Borsa Yatırım Fonları: Borsa yatırım fonu ( BYF ), bir endeksi referans alarak yatırımcılarına bu endeksin performansı doğrultusunda getiri sağlayabilmektedir. Yani borsa yatırım fonları endeksin ya da endeksteki diğer elemanlar olan altın ve dövizin getirisini yansıtır, onların riskini taşır.
Yapılan yatırımlar tamamen uzman kişiler tarafından yönetilmektedir. Bu sayede hata oranı çok düşük olur.
Yukarıda sayılan portföy çeşitleri ile yatırımdaki risk en aza indirilmektedir.
Bir kişinin tek başına yapması çok zor olan yatırımlar, birden fazla kişinin bir araya gelerek yapması daha verimli olacaktır.
Fonlara yapılan yatırımın ardından belge gibi süreçleri yatırım yapacak kişi yönetmez. Tüm işlemleri fonu yönetecek kişiler üzerine alır. Bu sayede kişi, kolay ilerleyen bir sürecin içine dâhil olur.
Nakit kullanılmasında büyük zorluklar yaşayan yatırımcılar için kenarda sürekli bir şekilde nakit para bulundurulmasının önü açılır.
Fon sistemine dâhil olan portföydeki değerlerin yükselmeye geçmesi durumu, günlük toplam değere de yansımaktadır. Böylece yatırımın değerlendirme sürecinden geçmesi azalmaktadır ve beklemeye gerek kalmaz. Yatırımcı belli bir oranda kar elde etti ise istediği zaman kendi payını nakde çevirebilir. Bu sayede de olası değer kayıplarının önüne bir miktar da olsa geçilmiş olur.

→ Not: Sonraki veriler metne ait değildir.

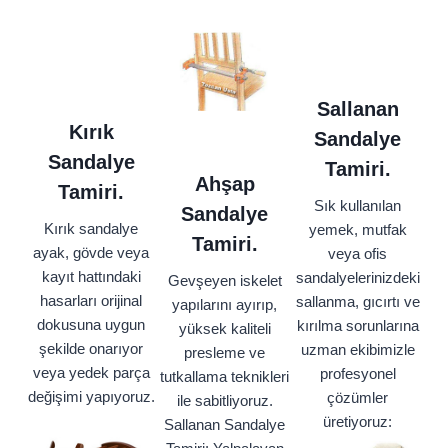
Sallanan
Kırık
Sandalye
Sandalye
Tamiri.
Ahşap
Tamiri.
Sık kullanılan
Sandalye
Kırık sandalye
yemek, mutfak
Tamiri.
ayak, gövde veya
veya ofis
kayıt hattındaki
sandalyelerinizdeki
Gevşeyen iskelet
hasarları orijinal
sallanma, gıcırtı ve
yapılarını ayırıp,
dokusuna uygun
kırılma sorunlarına
yüksek kaliteli
şekilde onarıyor
uzman ekibimizle
presleme ve
veya yedek parça
profesyonel
tutkallama teknikleri
değişimi yapıyoruz.
çözümler
ile sabitliyoruz.
üretiyoruz:
Sallanan Sandalye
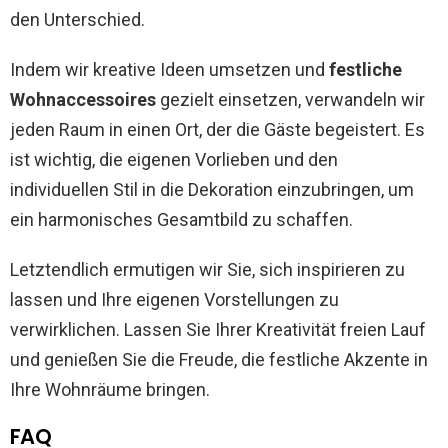
den Unterschied.
Indem wir kreative Ideen umsetzen und
festliche
Wohnaccessoires
gezielt einsetzen, verwandeln wir
jeden Raum in einen Ort, der die Gäste begeistert. Es
ist wichtig, die eigenen Vorlieben und den
individuellen Stil in die Dekoration einzubringen, um
ein harmonisches Gesamtbild zu schaffen.
Letztendlich ermutigen wir Sie, sich inspirieren zu
lassen und Ihre eigenen Vorstellungen zu
verwirklichen. Lassen Sie Ihrer Kreativität freien Lauf
und genießen Sie die Freude, die festliche Akzente in
Ihre Wohnräume bringen.
FAQ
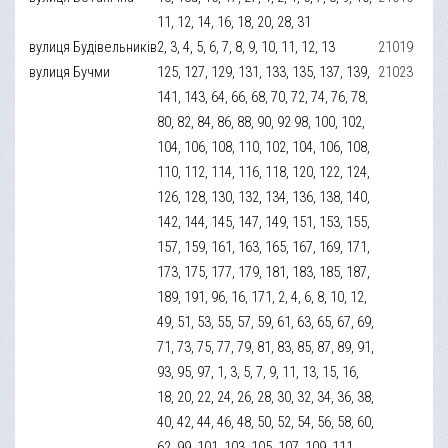
11, 12, 14, 16, 18, 20, 28, 31
вулиця Будівельників
2, 3, 4, 5, 6, 7, 8, 9, 10, 11, 12, 13
21019
вулиця Бучми
125, 127, 129, 131, 133, 135, 137, 139,
21023
141, 143, 64, 66, 68, 70, 72, 74, 76, 78,
80, 82, 84, 86, 88, 90, 92 98, 100, 102,
104, 106, 108, 110, 102, 104, 106, 108,
110, 112, 114, 116, 118, 120, 122, 124,
126, 128, 130, 132, 134, 136, 138, 140,
142, 144, 145, 147, 149, 151, 153, 155,
157, 159, 161, 163, 165, 167, 169, 171,
173, 175, 177, 179, 181, 183, 185, 187,
189, 191, 96, 16, 171, 2, 4, 6, 8, 10, 12,
49, 51, 53, 55, 57, 59, 61, 63, 65, 67, 69,
71, 73, 75, 77, 79, 81, 83, 85, 87, 89, 91,
93, 95, 97, 1, 3, 5, 7, 9, 11, 13, 15, 16,
18, 20, 22, 24, 26, 28, 30, 32, 34, 36, 38,
40, 42, 44, 46, 48, 50, 52, 54, 56, 58, 60,
62, 99, 101, 103, 105, 107, 109, 111,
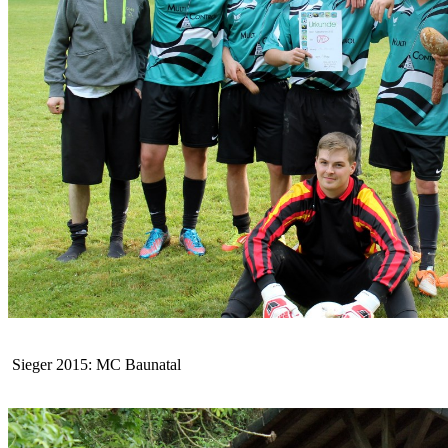
Sieger 2015: MC Baunatal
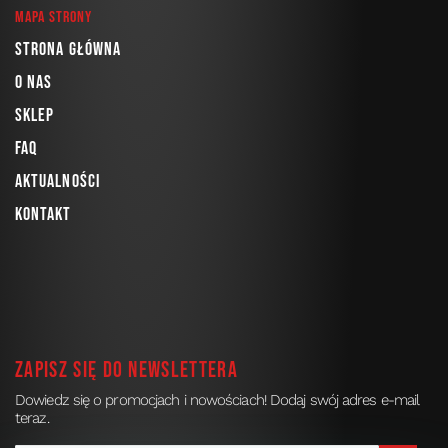
Mapa strony
Strona główna
O nas
Sklep
FAQ
Aktualności
Kontakt
Zapisz się do newslettera
Dowiedz się o promocjach i nowościach! Dodaj swój adres e-mail
teraz.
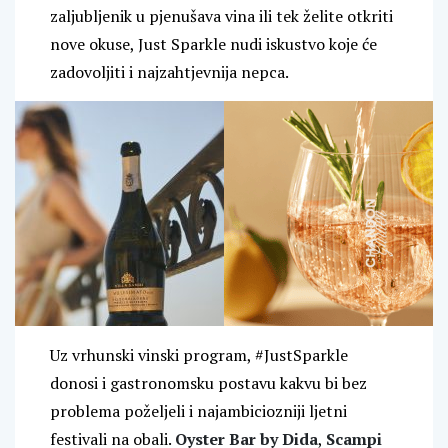
zaljubljenik u pjenušava vina ili tek želite otkriti
nove okuse, Just Sparkle nudi iskustvo koje će
zadovoljiti i najzahtjevnija nepca.
Uz vrhunski vinski program, #JustSparkle
donosi i gastronomsku postavu kakvu bi bez
problema poželjeli i najambiciozniji ljetni
festivali na obali.
Oyster Bar by Dida
,
Scampi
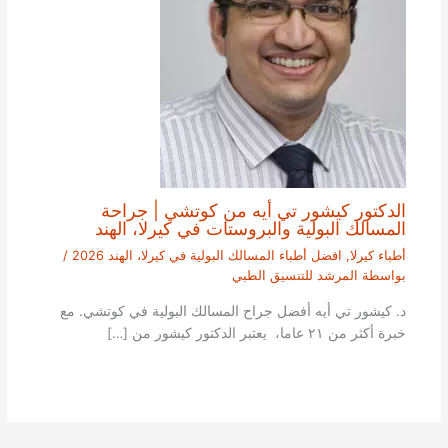
الدكتور كيشور تي أيه من كوتشي | جراحة
المسالك البولية والبروستات في كيرلا، الهند
أطباء كيرلا
,
افضل أطباء المسالك البولية في كيرلا، الهند 2026
/
بواسطة
المرشد للتنسيق الطبي
د. كيشور تي أيه أفضل جراح المسالك البولية في كوتشي. مع
خبرة أكثر من ٢١ عاما، يعتبر الدكتور كيشور من […]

Yatırım Fonu Dezavantajları Nelerdir?
Yatırım fonlarının kötü yönleri şunlardır:
Yatırım fonlarının en büyük dezavantajı, fonların yüksek miktarda nakit bulundurma ihtiyacının olmasıdır. Çünkü fonlar yatırımcıların yatırdığı paralardan oluşan bir havuza benzetilebilir ve bu para havuzuna dâhil olan kişiler kadar her gün bu para havuzundan ayrılan kişiler de bulundurur. Bu yüzden nakit para bulundurulmak zorundadır.

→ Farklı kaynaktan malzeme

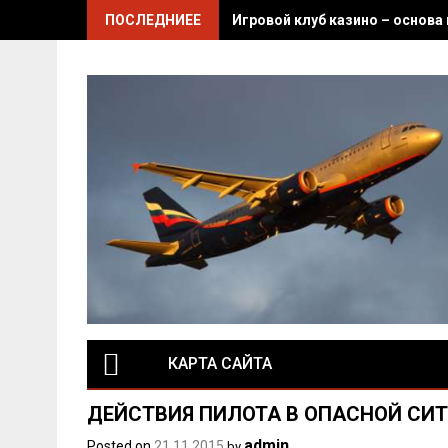
Skip
ПОСЛЕДНИЕЕ
Игровой клуб казино – основа
to
content
КАРТА САЙТА
ДЕЙСТВИЯ ПИЛОТА В ОПАСНОЙ СИ
admin
Posted on
21.11.2015
by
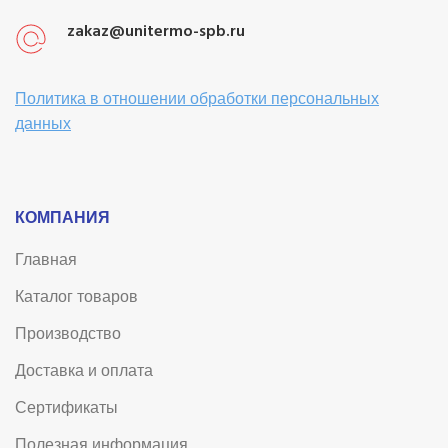
zakaz@unitermo-spb.ru
Политика в отношении обработки персональных
данных
КОМПАНИЯ
Главная
Каталог товаров
Производство
Доставка и оплата
Сертификаты
Полезная информация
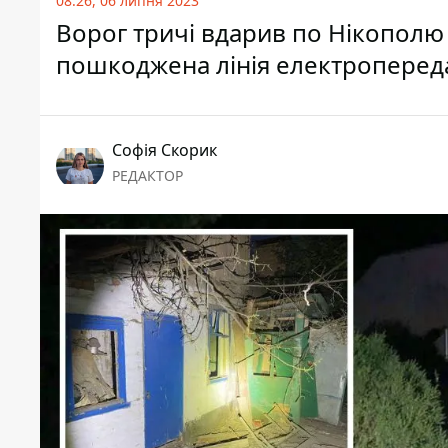
08:26, 06 липня 2023
Ворог тричі вдарив по Нікополю 
пошкоджена лінія електроперед
Софія Скорик
РЕДАКТОР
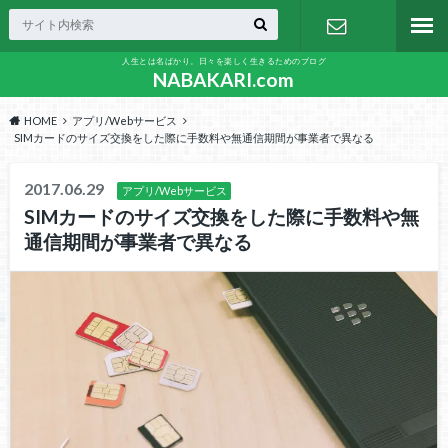
人生とは名ばかり。日々を楽しく生きるためのブログ
お問い合わ
NABAKARI.com
HOME
アプリ/Webサービス
せ
SIMカードのサイズ交換をした際に手数料や無通信期間が事業者で異なる
2017.06.29
アプリ/Webサービス
SIMカードのサイズ交換をした際に手数料や無
通信期間が事業者で異なる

Yatırımlar için bireysel danışmanlık almak ya da bunları yönetmesi için biri ile çalışmak gibi durumlarda yatırım fonlarının aldığı ücretlerden kat kat fazlası verilmek zorundadır. Yani fon ücretlerinin çok fazla olması özellikle fonun getiri sağlamadığı zamanlarda çok büyük bir dezavantaj olarak görülmektedir.
Yatırım fonları, günü her saatinde alım – satım yapılabilen hisse senetlerinin aksine yatırım fonu katılma payları gün içerisindeki belirli saatlerde yapılmaktadır.